SEEK is opposed to all forms of exclusionary discipline: out-of-school suspensions, expulsions, and school-based arrests for anything other than major felonies. Such exclusionary discipline is not educationally sound: it prevents the subject student from learning any academics. It is not behaviorally sound: there is no evidence showing that excluded students "learn their lesson" and mend their misbehavior. It is not sound school management: it shows misbehaving students that the school is powerless to deal with them and, all too often, they learn that the juvenile justice system is impotent.

Exclusionary discipline tells the alienated student, the student who feels like he or she does not belong, that he or she does not belong. It usually provides no punishment for the student but exacts a heavy toll of the parent or guardian. It identifies aberrant behavior and makes it worse.

Exclusionary discipline has one thing going for it. One, it is cheap.

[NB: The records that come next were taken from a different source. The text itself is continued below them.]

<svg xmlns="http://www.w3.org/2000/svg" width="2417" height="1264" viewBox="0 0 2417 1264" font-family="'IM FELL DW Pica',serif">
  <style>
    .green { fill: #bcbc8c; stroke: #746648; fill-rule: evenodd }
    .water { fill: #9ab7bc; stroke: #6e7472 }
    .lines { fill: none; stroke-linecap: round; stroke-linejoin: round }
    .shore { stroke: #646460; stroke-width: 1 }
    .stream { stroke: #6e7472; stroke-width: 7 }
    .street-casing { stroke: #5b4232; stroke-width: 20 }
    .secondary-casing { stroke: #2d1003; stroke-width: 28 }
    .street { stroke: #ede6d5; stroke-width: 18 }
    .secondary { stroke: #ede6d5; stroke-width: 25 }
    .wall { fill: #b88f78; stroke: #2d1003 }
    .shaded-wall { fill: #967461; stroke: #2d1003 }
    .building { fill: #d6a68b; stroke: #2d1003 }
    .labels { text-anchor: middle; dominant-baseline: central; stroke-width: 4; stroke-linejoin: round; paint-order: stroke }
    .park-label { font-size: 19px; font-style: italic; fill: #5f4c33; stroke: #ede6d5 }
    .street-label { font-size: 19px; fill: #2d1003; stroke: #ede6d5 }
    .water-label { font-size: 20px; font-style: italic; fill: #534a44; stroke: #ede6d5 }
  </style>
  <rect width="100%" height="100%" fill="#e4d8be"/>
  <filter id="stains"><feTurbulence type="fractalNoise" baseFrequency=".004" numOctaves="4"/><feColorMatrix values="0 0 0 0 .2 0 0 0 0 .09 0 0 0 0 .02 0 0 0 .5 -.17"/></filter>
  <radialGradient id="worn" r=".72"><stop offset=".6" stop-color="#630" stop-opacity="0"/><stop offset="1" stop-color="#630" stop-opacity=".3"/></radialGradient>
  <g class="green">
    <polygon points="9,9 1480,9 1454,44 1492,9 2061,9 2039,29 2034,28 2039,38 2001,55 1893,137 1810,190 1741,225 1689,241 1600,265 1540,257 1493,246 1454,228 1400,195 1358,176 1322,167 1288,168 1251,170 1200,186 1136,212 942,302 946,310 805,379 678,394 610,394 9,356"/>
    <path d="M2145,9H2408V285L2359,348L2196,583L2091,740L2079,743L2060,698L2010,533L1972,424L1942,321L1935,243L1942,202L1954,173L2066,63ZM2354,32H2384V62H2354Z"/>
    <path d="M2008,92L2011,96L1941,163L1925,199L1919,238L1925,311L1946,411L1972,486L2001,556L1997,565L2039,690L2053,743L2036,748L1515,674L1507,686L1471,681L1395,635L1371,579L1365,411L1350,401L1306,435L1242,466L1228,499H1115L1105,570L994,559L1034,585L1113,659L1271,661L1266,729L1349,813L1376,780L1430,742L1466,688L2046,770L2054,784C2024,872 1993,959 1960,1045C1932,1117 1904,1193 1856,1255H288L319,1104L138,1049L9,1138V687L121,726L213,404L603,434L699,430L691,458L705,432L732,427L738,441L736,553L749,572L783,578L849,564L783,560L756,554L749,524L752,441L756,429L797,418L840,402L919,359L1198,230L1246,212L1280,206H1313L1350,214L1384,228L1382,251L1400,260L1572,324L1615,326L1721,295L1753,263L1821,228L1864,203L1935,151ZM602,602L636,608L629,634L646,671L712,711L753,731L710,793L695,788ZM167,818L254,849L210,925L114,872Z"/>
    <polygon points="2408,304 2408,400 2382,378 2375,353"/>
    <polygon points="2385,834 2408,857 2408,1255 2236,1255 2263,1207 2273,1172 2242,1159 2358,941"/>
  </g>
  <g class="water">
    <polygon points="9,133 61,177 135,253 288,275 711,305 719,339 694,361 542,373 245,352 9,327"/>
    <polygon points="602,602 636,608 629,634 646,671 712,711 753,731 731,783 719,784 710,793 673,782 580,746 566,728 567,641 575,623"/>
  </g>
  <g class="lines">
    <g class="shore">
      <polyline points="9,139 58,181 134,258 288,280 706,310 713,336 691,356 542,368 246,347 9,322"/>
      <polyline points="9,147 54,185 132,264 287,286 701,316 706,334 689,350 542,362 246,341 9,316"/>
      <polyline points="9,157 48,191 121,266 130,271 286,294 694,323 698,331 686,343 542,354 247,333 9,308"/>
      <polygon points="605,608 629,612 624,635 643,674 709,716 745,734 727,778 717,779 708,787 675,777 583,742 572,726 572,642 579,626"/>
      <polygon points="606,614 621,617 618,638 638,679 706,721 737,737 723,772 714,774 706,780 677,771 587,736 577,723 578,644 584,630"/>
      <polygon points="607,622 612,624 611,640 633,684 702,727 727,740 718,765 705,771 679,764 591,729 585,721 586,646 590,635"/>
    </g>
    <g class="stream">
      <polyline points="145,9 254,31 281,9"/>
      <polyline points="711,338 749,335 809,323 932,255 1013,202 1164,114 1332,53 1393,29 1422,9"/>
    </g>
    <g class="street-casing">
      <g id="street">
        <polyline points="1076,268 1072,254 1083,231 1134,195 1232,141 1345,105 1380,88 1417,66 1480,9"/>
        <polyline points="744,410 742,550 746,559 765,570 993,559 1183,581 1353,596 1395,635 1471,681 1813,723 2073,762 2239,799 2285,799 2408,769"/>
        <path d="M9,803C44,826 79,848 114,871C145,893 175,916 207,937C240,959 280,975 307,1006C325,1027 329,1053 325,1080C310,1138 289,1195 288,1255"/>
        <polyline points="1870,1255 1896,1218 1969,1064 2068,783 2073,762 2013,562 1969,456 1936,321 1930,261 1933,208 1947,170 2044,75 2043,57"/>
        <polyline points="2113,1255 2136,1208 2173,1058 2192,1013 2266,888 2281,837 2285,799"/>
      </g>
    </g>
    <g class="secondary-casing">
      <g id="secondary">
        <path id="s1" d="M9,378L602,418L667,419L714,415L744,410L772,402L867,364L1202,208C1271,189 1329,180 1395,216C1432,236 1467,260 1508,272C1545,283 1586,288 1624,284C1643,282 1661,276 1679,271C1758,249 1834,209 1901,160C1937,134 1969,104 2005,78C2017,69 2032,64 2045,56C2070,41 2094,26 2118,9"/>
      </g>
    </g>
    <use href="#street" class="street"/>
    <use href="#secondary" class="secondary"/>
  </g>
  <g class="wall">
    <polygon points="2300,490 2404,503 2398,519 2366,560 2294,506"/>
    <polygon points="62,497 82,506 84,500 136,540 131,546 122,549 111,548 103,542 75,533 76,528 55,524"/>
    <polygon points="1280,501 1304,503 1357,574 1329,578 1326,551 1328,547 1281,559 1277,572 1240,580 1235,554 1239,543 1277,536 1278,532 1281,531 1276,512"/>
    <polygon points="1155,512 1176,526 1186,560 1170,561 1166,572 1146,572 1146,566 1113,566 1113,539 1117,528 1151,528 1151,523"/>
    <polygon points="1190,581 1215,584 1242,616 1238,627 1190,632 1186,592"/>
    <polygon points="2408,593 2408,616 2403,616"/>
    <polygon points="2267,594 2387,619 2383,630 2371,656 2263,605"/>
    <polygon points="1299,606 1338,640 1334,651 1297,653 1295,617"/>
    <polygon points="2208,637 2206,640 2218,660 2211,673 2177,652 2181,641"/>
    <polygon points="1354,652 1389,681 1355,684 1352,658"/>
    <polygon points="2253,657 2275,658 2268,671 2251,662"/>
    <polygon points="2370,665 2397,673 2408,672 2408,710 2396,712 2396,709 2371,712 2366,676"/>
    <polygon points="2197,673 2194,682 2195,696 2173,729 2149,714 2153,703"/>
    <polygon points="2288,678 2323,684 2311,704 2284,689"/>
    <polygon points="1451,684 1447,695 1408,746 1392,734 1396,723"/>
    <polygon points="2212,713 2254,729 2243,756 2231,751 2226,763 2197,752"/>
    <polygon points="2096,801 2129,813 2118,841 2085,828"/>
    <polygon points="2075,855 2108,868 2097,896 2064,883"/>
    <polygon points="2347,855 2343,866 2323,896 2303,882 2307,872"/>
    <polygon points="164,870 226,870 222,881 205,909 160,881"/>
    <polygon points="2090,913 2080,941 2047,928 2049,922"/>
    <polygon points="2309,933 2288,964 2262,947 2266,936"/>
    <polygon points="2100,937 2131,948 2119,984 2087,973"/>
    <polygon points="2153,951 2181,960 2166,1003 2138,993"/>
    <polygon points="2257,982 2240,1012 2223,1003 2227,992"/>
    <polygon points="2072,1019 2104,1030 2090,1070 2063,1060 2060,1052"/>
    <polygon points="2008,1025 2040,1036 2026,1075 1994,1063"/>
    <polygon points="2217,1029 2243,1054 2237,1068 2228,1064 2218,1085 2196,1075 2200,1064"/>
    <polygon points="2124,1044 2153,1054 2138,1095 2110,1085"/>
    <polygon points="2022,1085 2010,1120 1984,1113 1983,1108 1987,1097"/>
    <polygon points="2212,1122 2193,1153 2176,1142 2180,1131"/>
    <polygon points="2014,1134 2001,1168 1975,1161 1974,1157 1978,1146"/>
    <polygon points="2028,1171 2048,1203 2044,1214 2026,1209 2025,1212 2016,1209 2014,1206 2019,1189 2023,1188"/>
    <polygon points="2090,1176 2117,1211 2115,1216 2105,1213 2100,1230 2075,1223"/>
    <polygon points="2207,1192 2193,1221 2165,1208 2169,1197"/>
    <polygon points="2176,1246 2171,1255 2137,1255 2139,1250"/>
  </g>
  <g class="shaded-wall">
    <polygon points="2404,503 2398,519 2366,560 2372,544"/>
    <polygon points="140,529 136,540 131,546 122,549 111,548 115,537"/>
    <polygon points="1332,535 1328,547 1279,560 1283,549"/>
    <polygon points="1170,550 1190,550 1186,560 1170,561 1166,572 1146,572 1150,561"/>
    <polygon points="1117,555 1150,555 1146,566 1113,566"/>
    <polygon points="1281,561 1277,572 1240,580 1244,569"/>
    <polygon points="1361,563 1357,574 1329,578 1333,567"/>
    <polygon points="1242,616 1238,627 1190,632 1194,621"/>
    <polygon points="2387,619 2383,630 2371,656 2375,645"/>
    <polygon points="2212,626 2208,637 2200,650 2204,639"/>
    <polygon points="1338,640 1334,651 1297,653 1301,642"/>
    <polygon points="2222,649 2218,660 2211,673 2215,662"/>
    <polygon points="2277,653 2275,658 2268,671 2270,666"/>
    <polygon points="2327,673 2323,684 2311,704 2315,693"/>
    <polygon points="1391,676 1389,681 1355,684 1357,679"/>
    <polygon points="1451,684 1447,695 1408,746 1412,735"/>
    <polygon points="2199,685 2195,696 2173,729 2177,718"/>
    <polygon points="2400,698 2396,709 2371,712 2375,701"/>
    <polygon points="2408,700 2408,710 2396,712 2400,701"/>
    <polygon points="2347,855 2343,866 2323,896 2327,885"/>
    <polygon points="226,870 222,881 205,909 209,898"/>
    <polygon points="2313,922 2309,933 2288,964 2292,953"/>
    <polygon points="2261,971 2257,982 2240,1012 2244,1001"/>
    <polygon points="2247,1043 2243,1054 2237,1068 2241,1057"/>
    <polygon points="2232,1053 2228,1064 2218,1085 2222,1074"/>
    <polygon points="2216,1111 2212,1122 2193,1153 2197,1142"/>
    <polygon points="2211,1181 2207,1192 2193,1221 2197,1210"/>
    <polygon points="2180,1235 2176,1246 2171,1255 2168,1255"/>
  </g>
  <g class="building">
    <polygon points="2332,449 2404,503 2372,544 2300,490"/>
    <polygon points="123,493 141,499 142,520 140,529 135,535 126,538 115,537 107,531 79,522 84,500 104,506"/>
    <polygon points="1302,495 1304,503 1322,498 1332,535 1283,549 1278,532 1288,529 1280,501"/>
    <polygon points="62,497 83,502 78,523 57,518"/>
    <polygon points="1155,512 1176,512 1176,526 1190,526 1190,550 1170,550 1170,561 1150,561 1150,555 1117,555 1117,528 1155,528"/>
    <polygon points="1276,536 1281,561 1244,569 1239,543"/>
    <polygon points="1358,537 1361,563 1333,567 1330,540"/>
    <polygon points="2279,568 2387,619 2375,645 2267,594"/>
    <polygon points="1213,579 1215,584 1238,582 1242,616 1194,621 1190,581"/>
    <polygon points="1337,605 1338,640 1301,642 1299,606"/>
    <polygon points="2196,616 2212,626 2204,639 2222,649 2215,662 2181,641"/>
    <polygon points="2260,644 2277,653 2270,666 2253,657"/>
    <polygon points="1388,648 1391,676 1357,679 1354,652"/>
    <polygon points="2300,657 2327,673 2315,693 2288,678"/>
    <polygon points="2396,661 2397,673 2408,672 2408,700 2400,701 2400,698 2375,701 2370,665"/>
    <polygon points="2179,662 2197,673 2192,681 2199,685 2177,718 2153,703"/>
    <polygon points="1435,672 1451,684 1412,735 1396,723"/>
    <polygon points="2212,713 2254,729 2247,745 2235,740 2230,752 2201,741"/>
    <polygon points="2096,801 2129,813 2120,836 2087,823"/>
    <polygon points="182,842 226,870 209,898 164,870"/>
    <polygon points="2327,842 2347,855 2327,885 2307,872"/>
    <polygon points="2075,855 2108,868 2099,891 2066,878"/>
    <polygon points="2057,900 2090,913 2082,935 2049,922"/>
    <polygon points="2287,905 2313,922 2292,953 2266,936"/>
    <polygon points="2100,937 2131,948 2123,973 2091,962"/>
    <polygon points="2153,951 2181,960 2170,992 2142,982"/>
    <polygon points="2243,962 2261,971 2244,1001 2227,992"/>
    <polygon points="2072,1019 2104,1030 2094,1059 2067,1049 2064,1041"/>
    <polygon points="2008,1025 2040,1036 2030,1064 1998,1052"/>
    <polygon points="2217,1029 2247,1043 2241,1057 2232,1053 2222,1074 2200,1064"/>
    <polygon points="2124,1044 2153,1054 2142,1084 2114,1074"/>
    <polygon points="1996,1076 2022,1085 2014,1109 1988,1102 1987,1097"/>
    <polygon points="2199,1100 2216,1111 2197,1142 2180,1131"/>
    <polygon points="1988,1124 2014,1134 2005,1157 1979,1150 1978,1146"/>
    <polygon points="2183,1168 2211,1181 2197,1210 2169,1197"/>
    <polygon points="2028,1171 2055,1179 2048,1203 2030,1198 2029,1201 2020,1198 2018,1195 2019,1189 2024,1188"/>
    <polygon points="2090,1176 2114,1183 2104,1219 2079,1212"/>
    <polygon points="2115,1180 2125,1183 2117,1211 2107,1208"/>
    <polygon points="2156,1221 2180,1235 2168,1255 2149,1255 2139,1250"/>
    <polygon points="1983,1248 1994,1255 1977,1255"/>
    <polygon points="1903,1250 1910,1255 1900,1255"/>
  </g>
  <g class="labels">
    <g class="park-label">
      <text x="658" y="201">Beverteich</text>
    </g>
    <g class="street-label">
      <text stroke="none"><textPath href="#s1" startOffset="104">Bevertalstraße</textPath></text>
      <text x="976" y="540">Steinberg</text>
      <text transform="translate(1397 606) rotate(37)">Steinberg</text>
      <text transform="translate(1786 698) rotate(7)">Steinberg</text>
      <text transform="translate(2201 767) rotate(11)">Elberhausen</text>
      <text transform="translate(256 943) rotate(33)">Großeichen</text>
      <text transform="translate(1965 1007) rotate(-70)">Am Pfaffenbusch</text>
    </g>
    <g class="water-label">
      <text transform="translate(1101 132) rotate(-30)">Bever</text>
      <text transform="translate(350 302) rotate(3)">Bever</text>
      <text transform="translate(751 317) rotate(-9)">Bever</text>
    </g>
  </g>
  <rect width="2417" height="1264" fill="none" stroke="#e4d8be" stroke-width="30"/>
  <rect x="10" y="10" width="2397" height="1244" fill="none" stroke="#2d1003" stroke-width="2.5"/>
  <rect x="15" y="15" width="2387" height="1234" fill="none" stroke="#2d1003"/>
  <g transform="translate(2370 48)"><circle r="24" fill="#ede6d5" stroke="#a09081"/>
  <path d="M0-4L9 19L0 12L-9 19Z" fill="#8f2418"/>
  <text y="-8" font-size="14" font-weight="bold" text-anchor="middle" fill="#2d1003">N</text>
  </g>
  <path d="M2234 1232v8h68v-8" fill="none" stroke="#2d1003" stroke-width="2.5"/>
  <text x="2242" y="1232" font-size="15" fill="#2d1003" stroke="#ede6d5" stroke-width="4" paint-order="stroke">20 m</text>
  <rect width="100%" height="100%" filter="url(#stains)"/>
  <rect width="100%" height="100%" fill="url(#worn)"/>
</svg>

But it is also tremendously discriminatory in application: both racially and against students with disabilities. As Commissioner Cardona reported to the State Board of Education in February, "While one out of 34 white students received at least one suspension, one out of 10 Black/African American students and one out of 14 Hispanic/Latino students experienced the same sanction." Or as the recent UCLA report found, "Due to out-of-school suspensions, across all grade levels nationally, students without disabilities lost 19 days per 100 students enrolled while students with disabilities (IDEA) lost 41 days per 100 students enrolled." And "Nationally, among secondary students with disabilities (IDEA), 24% of Black students, 15% of Native American students, and 11% of White students were suspended out of school at least once in 2017-18."

There are undoubtedly students who, because of their behavior, cannot remain in the regular classroom. For the safety and learning of other students, for their own safety, and often for the safety of the teacher, these students need to be removed from the classroom. They need to be placed in a therapeutic setting, with challenging academics, strong therapeutic intervention, physical activity and mentoring. Certainly, they need to be evaluated for special education, because serious classroom behavior is the very definition of an emotional dysregulation. They need to be placed in a therapeutic setting with goals and objectives, both academic and behavioral. As soon as they start meeting their individualized behavioral goals, they need to be reintegrated into the classroom. The current one-year time limit for expulsion is irrational. More than that, it an embossed invitation to drop out. It is the welcome mat for the school to prison pipeline.

This therapeutic setting is not a radical idea. Virtually all expelled students need to be provided with public education under current law. Indeed, the State Department of Education published guidance entitled, "Alternative Educational Opportunities for Students Who Have Been Expelled: Best Practice Guidelines for Program Implementation" in August 2018. The setting described in this guidance is a broad template for the type of therapeutic setting needed.

Section 11 of H.B. 6667 sets up a working group to plan for the elimination of out-of-school suspension and expulsion for all students. Currently, expulsion is not an option for students in grade 2 and below, except for a narrow and wholly unwarranted exception. SEEK would be proud to serve on such a working group.

It is time for us to stop telling behaviorally challenged students that they are unwanted, shunned, exiled. It is time for us to tell them that we love them, that we want to help them, and that we want them to be part of society. Section 11 of H.B. 6667 starts that process.